Orbene, il comma 1-bis del summenzionato art. 23 – introdotto opportunamente in sede di conversione
in legge – stabilisce che “le parti definiscono in sede contrattuale la quota dei canoni imputata al corrispettivo che il
concedente deve restituire in caso di mancato esercizio del diritto di acquistare la proprietà dell’immobile entro il termine stabilito”. In tal modo, il canone di locazione riceve dalle parti una “articolazione”, che non si limita solo
a distinguere la componente che rimane, comunque, definitivamente acquisita al concedente quale corrispettivo della concessione del godimento (sino alla stipula del contratto traslativo) e quella che è destinata ad essere imputata al “prezzo” convenuto per la (futura, eventuale) vendita, ma prevede anche un’ulteriore (possibile)
distinzione, volta ad individuare – all’interno della parte di canone destinata ad essere imputata al prezzo (se la vendita verrà conclusa) – accanto ad una “quota” che, in caso di mancato esercizio del diritto all’acquisto del conduttore, il proprietario dovrà restituire, un’altra “quota” che egli potrà invece trattenere (v. D’Amico, Il rent to buy: profili tipologici, in Contratti, 2015, fasc. 11, 1030).

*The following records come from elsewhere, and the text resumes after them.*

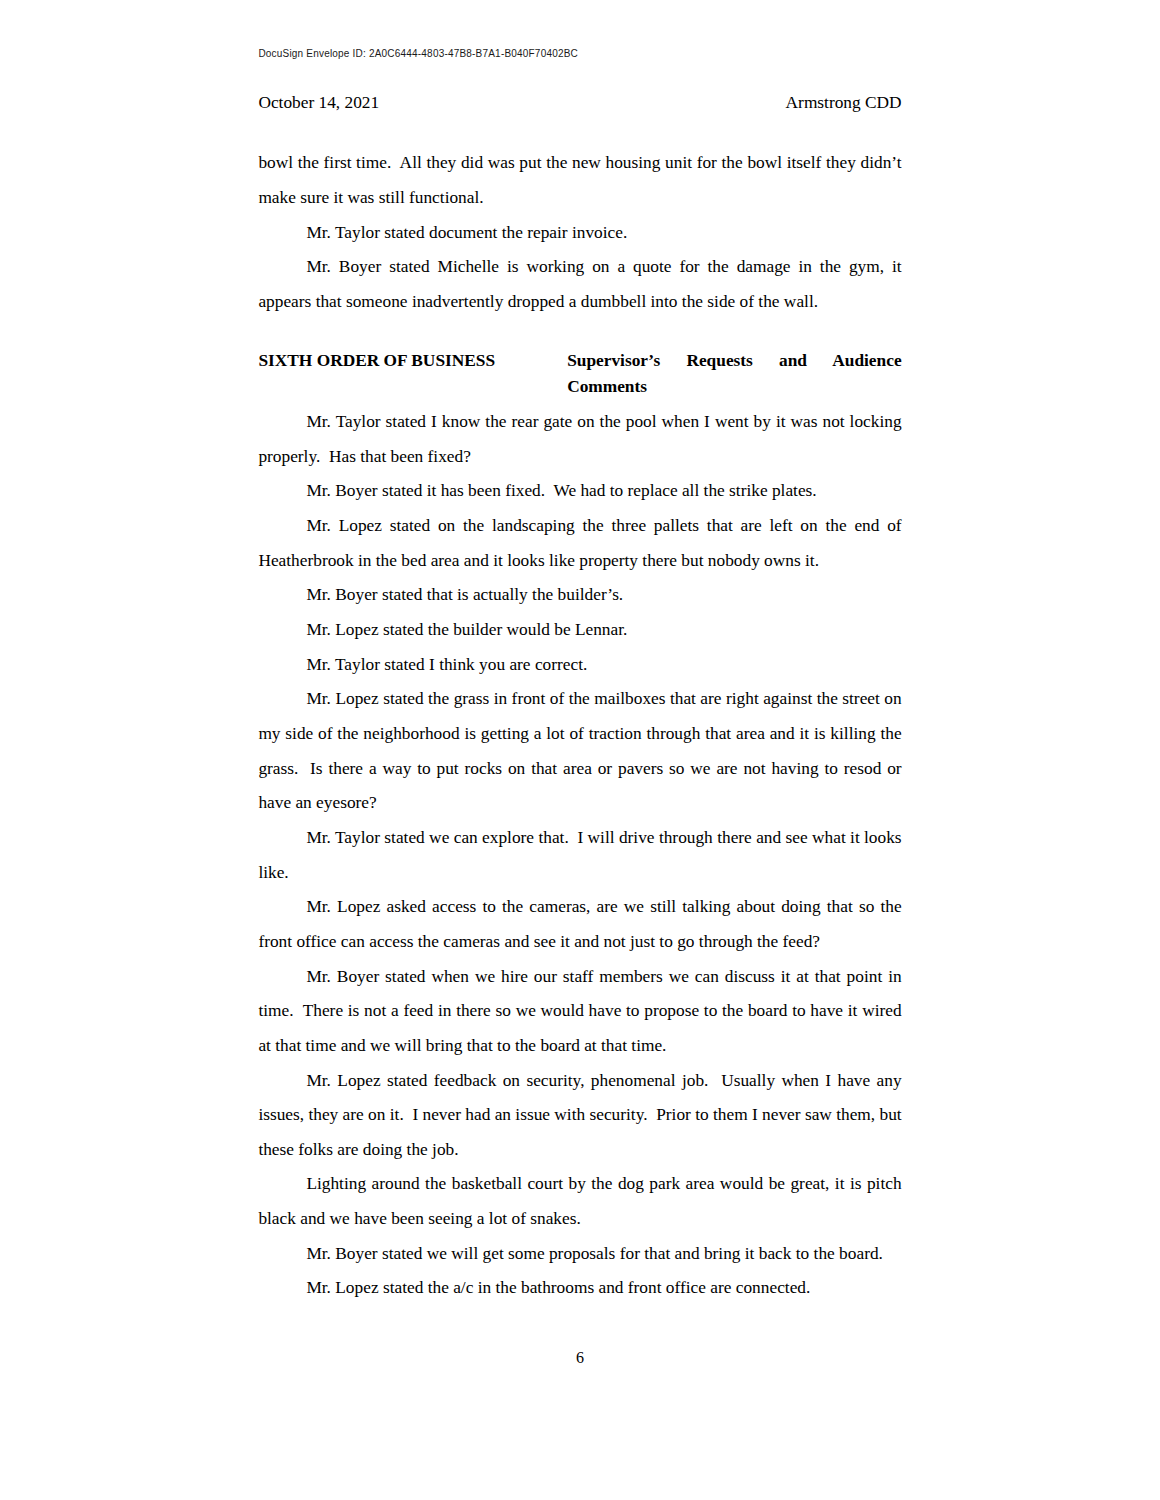DocuSign Envelope ID: 2A0C6444-4803-47B8-B7A1-B040F70402BC
October 14, 2021 Armstrong CDD
bowl the first time. All they did was put the new housing unit for the bowl itself they didn’t make sure it was still functional.
Mr. Taylor stated document the repair invoice.
Mr. Boyer stated Michelle is working on a quote for the damage in the gym, it appears that someone inadvertently dropped a dumbbell into the side of the wall.
SIXTH ORDER OF BUSINESS
Supervisor’s Requests and Audience Comments
Mr. Taylor stated I know the rear gate on the pool when I went by it was not locking properly. Has that been fixed?
Mr. Boyer stated it has been fixed. We had to replace all the strike plates.
Mr. Lopez stated on the landscaping the three pallets that are left on the end of Heatherbrook in the bed area and it looks like property there but nobody owns it.
Mr. Boyer stated that is actually the builder’s.
Mr. Lopez stated the builder would be Lennar.
Mr. Taylor stated I think you are correct.
Mr. Lopez stated the grass in front of the mailboxes that are right against the street on my side of the neighborhood is getting a lot of traction through that area and it is killing the grass. Is there a way to put rocks on that area or pavers so we are not having to resod or have an eyesore?
Mr. Taylor stated we can explore that. I will drive through there and see what it looks like.
Mr. Lopez asked access to the cameras, are we still talking about doing that so the front office can access the cameras and see it and not just to go through the feed?
Mr. Boyer stated when we hire our staff members we can discuss it at that point in time. There is not a feed in there so we would have to propose to the board to have it wired at that time and we will bring that to the board at that time.
Mr. Lopez stated feedback on security, phenomenal job. Usually when I have any issues, they are on it. I never had an issue with security. Prior to them I never saw them, but these folks are doing the job.
Lighting around the basketball court by the dog park area would be great, it is pitch black and we have been seeing a lot of snakes.
Mr. Boyer stated we will get some proposals for that and bring it back to the board.
Mr. Lopez stated the a/c in the bathrooms and front office are connected.
6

L’entità di quest’ultima “quota” dipenderà, ovviamente, dal variabile dosaggio che (anche per motivi fiscali) le parti attueranno tra le diverse “componenti” del canone – quota che andrà in definitiva ad aggiungersi alla parte del canone ab origine destinata a remunerare la concessione del godimento nel periodo tra la conclusione del contratto in cui avverrà il trasferimento . ma è presumibile che essa sarà comunque sufficientemente elevata, sì da consentire, per un verso, di esercitare un’effettiva “pressione” sul conduttore in direzione dell’esercizio del diritto all’acquisto, e dall’altro, verosimilmente, di “ricompensare” il concedente – attraverso quella che finisce per
essere, in fondo, una “ricalibratura” dell’importo del canone riferito al godimento, per adeguarlo alla situazione determinatasi a seguito della decisione del conduttore di non esercitare il diritto all’acquisto – per il sacrificio unilaterale sopportato per il fatto di aver perso la possibilità di disporre del bene (ad esempio, vendendolo a terzi) durante il periodo di durata del contratto.
Un aspetto abbastanza decisivo per le sorti della nuova figura contrattuale è sicuramente quello relativo
al trattamento fiscale, che, però, non è stato affrontato a livello legislativo (specie, nel citato art. 23).
Il problema era soprattutto quello di strutturare l’operazione in maniera da escludere la configurabilità di una
promessa bilaterale di vendita, che sarebbe stata soggetta a tassazione immediata e anticipata, disincentivando
in misura notevole la diffusione dell’istituto.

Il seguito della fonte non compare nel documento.